Pieces in Zoller's featured student Juried Art Exhibit raise interesting questions about the way art is viewed by a newer generation of artists.
But when you see the exhibit, be ready to have your ideas challenged because most of the works challenge or destroy all traditional concepts of art.
This year's juror, Charles Garoian, education director of the Palmer Museum of Art, selected 75 works in painting, drawing, ceramics, photography, sculpture, graphic designs, printmaking and metals. The pieces were chosen from over 350 submitted artworks from undergraduate students who took art courses in the School of Visual Arts and Penn State's commonwealth campuses over the 1988-89 academic year.
Garoian often selected more than one painting or sculpture by an artist.
"I was looking to see if there was any consistency," Garoian explained. "Two or three works demonstrated that there was a process of exploration."

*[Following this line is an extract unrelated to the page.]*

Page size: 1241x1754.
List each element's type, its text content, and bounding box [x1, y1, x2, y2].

The mastery of the artists' tools was also a consideration for Garoian, who feels that an artist who masters his materials is free to have greater thoughts.

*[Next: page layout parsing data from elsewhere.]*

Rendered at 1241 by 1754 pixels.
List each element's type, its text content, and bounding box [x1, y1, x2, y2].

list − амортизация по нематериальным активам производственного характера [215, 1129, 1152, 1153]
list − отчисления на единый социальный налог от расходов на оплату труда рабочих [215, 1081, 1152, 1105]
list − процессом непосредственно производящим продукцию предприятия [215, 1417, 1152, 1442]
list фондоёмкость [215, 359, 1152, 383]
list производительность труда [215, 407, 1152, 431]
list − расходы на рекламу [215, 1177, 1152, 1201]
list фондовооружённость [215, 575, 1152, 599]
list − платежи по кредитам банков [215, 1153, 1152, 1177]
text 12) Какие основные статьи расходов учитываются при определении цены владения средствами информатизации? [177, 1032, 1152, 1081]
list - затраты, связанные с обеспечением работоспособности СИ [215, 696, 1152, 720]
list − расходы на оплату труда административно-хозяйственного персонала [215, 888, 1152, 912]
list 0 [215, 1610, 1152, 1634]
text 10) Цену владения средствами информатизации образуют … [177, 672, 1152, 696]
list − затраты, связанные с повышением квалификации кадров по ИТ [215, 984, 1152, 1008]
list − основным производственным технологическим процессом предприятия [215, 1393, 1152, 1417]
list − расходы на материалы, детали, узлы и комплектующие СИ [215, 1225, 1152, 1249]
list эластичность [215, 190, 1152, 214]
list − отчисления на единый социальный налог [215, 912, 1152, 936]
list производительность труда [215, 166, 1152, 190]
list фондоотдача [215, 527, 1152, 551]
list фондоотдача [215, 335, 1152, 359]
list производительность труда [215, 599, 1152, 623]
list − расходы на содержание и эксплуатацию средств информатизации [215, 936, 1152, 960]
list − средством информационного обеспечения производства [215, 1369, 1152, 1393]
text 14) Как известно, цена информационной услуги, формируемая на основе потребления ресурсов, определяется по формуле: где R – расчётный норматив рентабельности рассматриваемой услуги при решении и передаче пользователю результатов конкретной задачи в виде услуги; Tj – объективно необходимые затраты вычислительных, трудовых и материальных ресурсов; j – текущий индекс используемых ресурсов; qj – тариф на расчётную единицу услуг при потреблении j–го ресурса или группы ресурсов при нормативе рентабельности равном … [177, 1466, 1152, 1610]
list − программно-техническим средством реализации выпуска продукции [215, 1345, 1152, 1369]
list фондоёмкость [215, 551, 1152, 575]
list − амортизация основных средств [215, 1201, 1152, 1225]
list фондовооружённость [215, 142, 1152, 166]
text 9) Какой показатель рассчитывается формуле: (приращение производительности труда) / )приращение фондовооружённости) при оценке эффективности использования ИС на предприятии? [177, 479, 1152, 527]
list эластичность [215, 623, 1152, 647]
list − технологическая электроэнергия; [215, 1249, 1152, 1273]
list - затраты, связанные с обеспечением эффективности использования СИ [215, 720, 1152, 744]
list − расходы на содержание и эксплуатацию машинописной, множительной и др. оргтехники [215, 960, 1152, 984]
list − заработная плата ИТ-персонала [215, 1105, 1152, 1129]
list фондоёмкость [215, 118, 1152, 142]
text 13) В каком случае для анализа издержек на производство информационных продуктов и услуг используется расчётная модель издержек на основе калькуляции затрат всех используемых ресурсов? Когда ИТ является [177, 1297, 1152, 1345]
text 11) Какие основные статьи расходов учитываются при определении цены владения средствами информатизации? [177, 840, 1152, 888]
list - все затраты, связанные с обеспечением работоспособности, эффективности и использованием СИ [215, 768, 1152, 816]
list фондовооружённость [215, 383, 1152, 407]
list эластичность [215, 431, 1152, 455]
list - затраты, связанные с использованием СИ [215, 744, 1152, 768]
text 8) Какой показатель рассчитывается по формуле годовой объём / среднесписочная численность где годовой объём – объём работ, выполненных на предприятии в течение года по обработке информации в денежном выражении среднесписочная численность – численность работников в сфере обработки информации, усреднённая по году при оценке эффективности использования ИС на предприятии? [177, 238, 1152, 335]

"I considered the amount of thinking students have been doing outside of class. I feel the idea of how materials got together represent a truth in the piece. Knowing materials so well they can break away from the materials and create a great statement. . ." Garoian said.
One artist who impressed the juror in this way was Ron Avillion. Through the artist's mixed media inventions, he disturbs the viewer with harsh images. In "Purity and Faith" Avillion has a real ceramic bathtub with nails attached all over the inside.
One wonders what the creator had in mind while making the structure. Is it that if you jump in the tub you'll be purified and your faith strengthened? Or will you be purified by having faith in the artist himself, not questioning the nails or his intentions?
Another picture by Avillion is called "Radial" which presents another everyday item, a tire, framed in an all white wood frame. He tries to deceive viewers into thinking that they are seeing a simple image, but instead we see modern life coming back to us, as if even in art we can't escape it.
"I put a lot of emphasis on inventiveness, and new and bold ways of using material," Garoian said.
Christopher Zweig is another artist whose impact is felt by the viewer of the exhibit. His pictures in the exhibit are images created by inscribing words across untouched canvases in real blood. The three pictures are titled, "Scab", "Blutflech", which in German means blood stain, and "Rasserein" which in German means racially pure. This last picture concerns many people, and raises harsh questions as to whether Zweig is defending or criticizing racial purity, Garoian said.
"I liked Barb Weaver's scrapbook because it told a story from childhood to adulthood, and I thought that people could relate to it," Kristen Tentaras (sophomore-art) said.
Marcian Dank also makes a great impression through her hazy dark figures and handprints all over the paintings, which are haunting images of strong emotions. In addition Lance Shield's work titled "Deodorant" is a touch, listen, and feel approach to art, including an opportunity to spray deodorant on anything that you feel that stinks. Including, of course, yourself.
"I like the exhibit because it's different from any other exhibit at the Zoller Gallery," Kristy Bain (sophomore-art education) said.
Garoian admits that the show is not exactly typical, but explained why he chose it that way.
"It is an intense show and it ain't pretty, but those pieces touched a deeper part of me. They are provocative, because they make you think," concluded Garoian."They reflect a lot of questions about life and about the impact of art in our lives."